● Exercise materials:
========

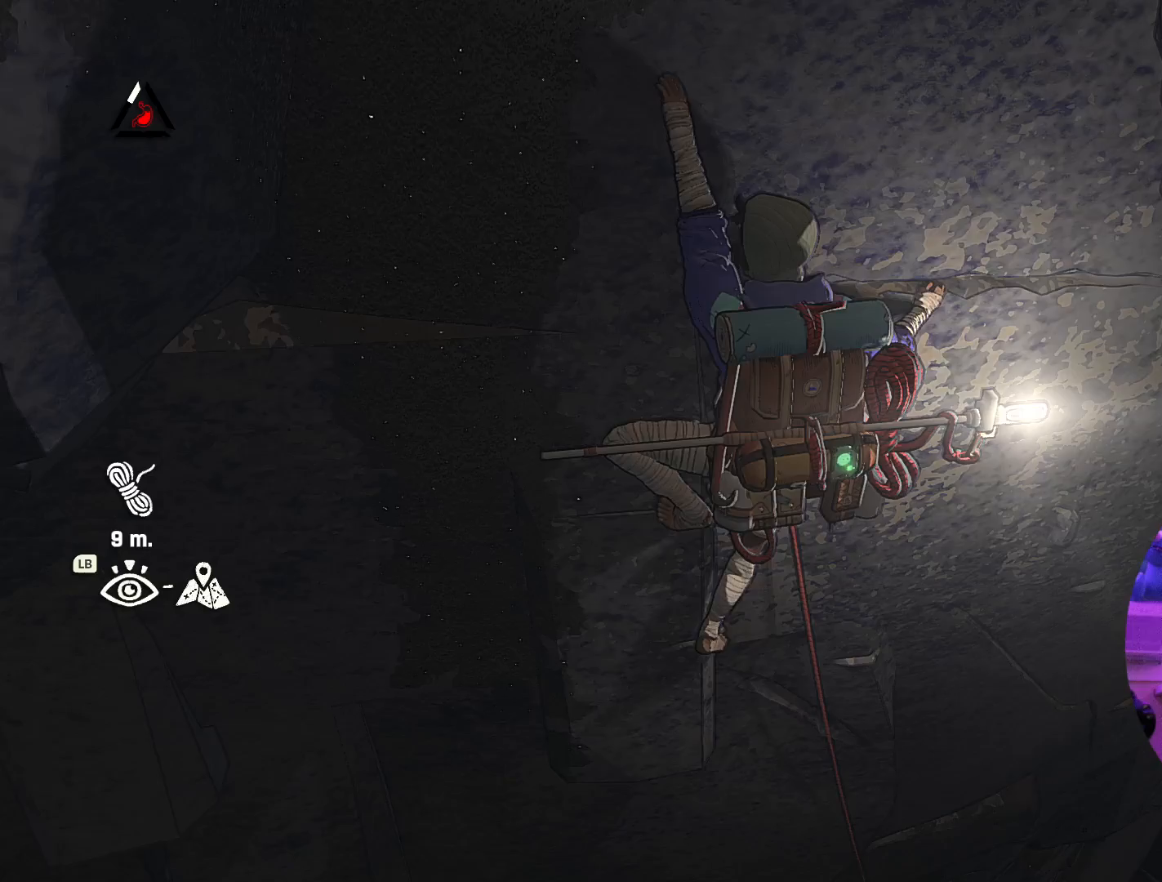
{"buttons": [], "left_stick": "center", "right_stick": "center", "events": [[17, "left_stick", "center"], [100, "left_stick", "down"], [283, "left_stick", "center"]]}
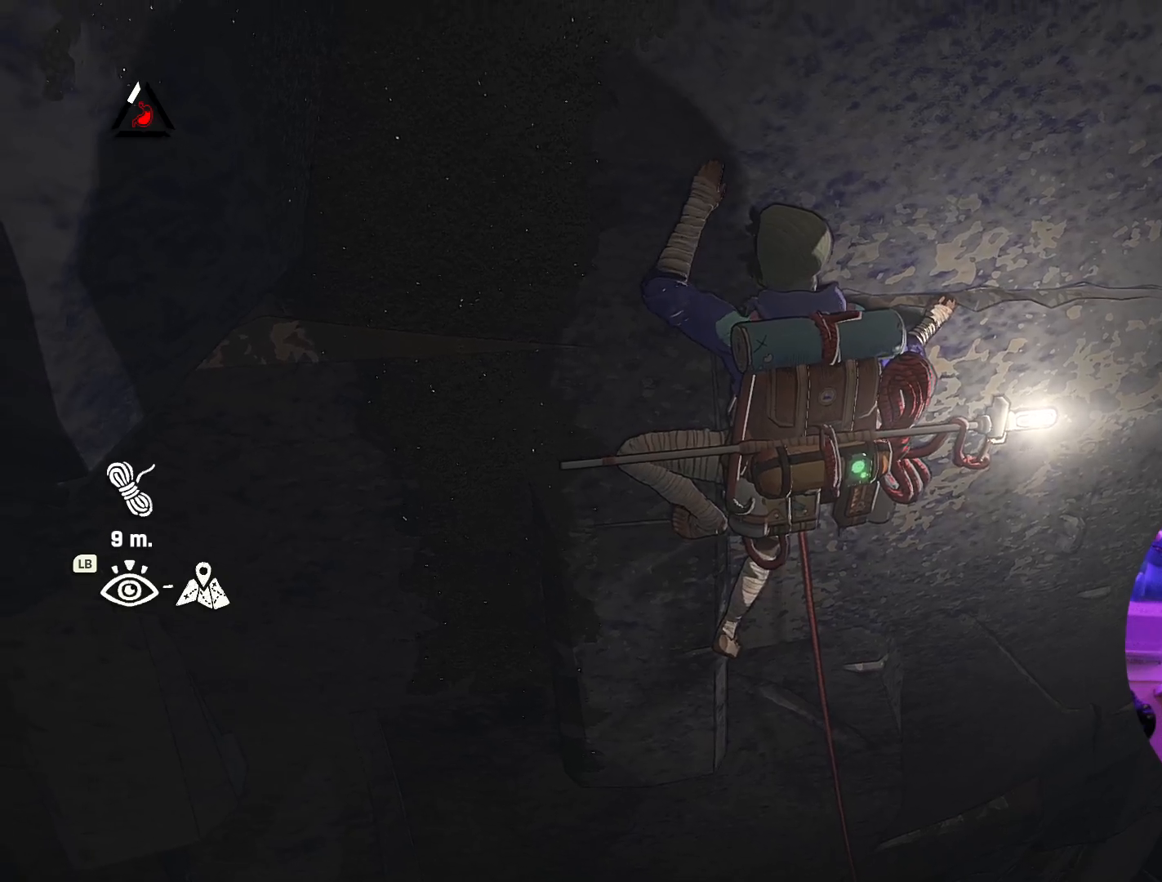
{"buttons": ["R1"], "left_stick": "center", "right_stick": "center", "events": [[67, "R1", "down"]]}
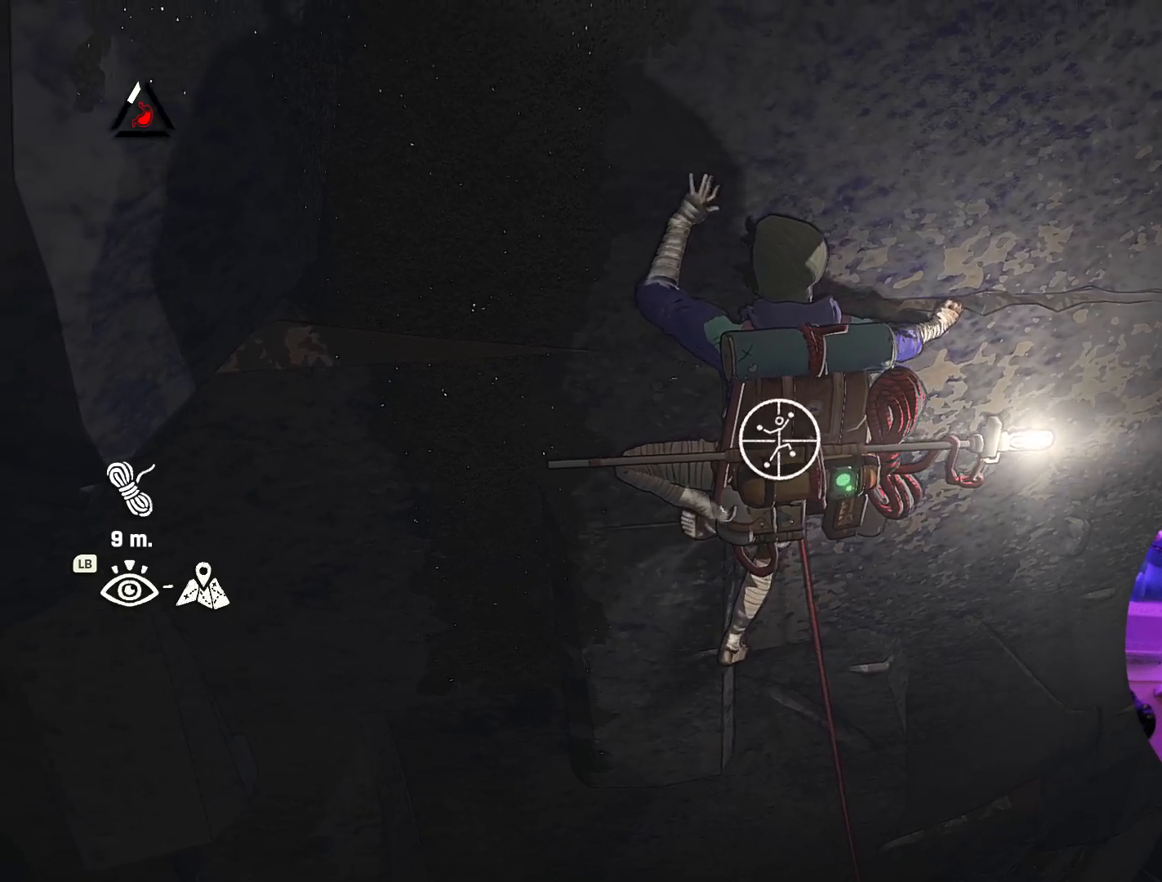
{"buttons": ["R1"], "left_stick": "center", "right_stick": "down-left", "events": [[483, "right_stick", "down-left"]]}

========

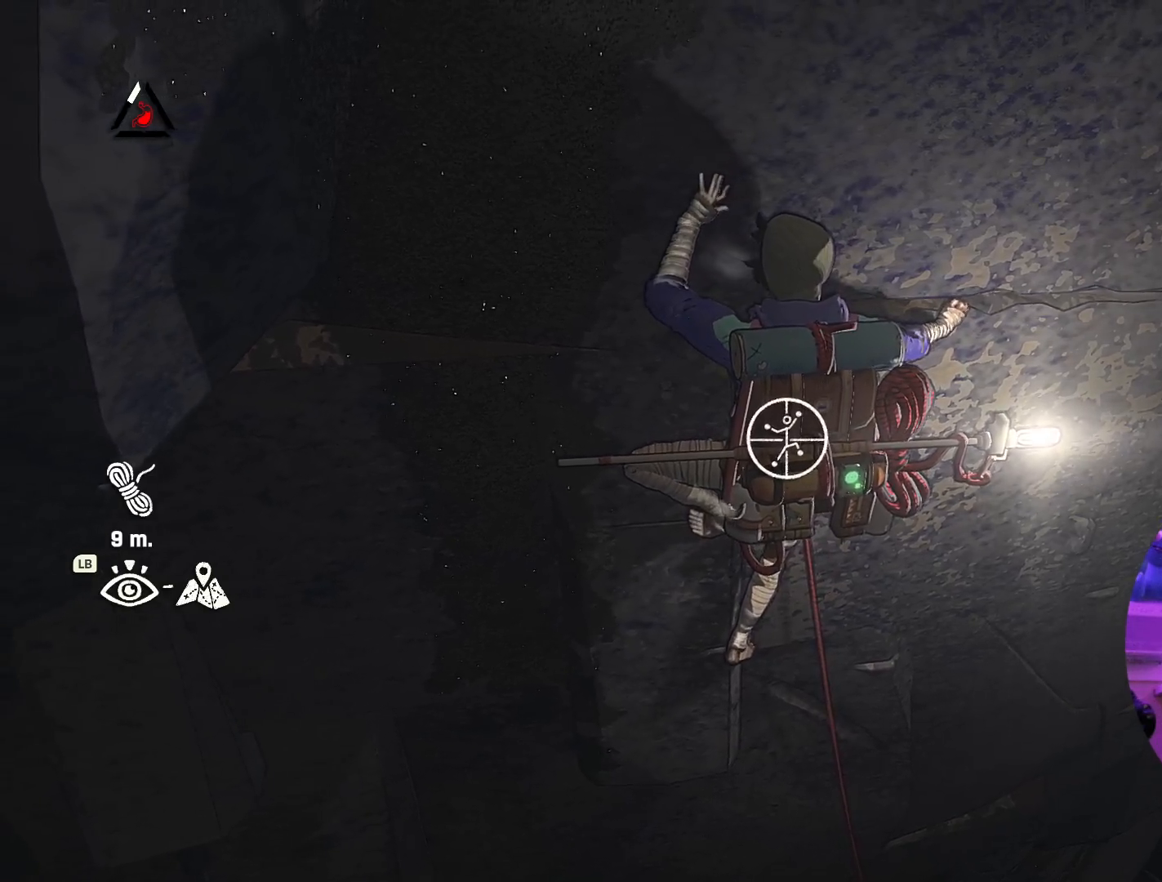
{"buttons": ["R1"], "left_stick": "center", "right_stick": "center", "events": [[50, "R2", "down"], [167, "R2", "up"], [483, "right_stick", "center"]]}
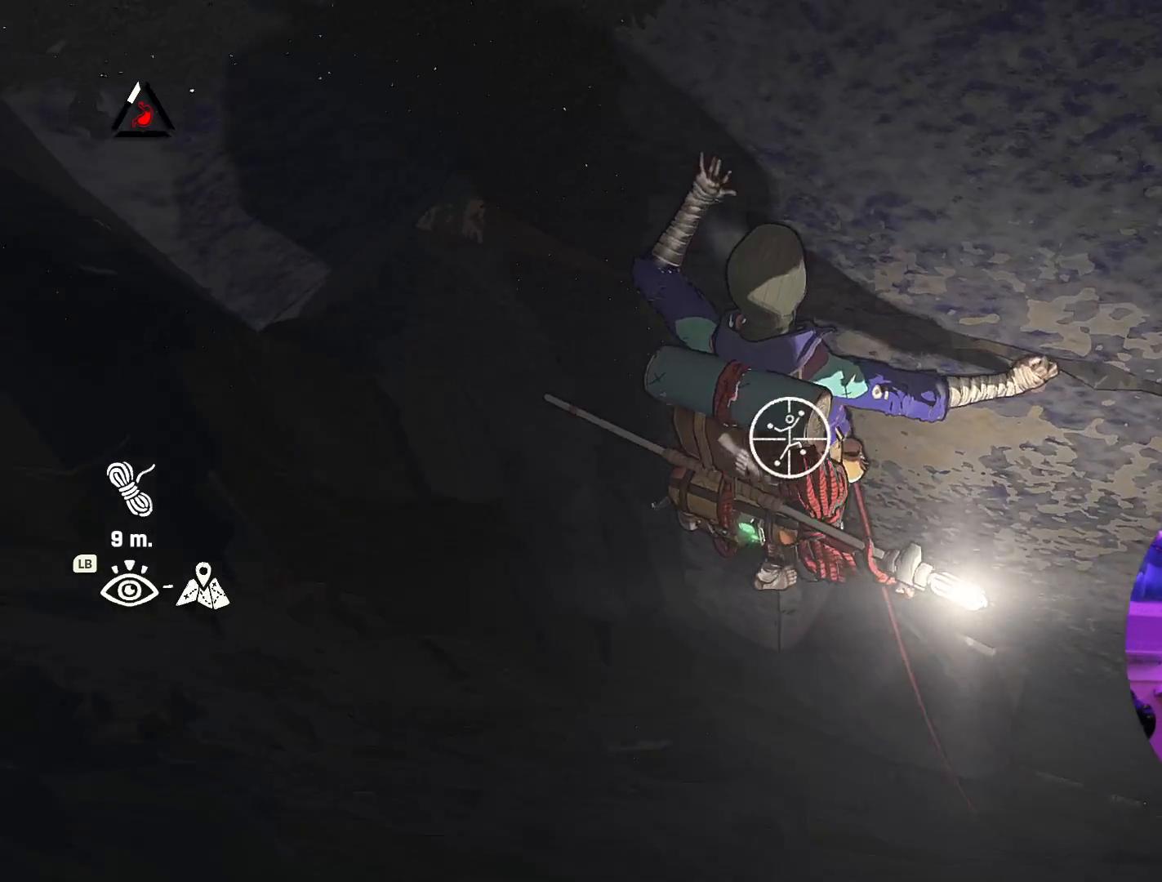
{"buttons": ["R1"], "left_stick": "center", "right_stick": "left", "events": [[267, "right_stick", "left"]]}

========

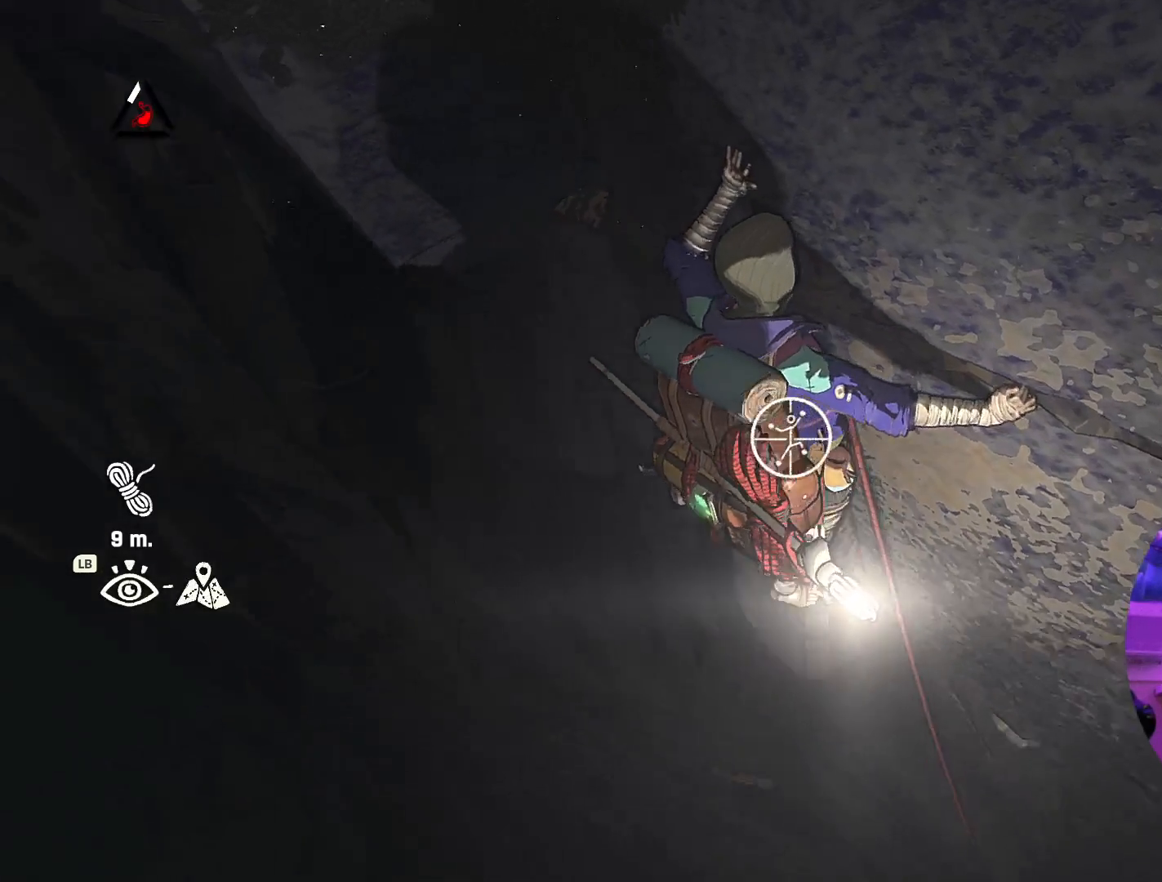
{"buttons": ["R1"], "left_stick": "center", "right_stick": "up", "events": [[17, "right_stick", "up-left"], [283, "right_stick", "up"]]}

========

● Task instructions: Go through the listing above and list every line that has the word "down".

● Solution for this task:
{"buttons": [], "left_stick": "center", "right_stick": "center", "events": [[17, "left_stick", "center"], [100, "left_stick", "down"], [283, "left_stick", "center"]]}
{"buttons": ["R1"], "left_stick": "center", "right_stick": "center", "events": [[67, "R1", "down"]]}
{"buttons": ["R1"], "left_stick": "center", "right_stick": "down-left", "events": [[483, "right_stick", "down-left"]]}
{"buttons": ["R1"], "left_stick": "center", "right_stick": "center", "events": [[50, "R2", "down"], [167, "R2", "up"], [483, "right_stick", "center"]]}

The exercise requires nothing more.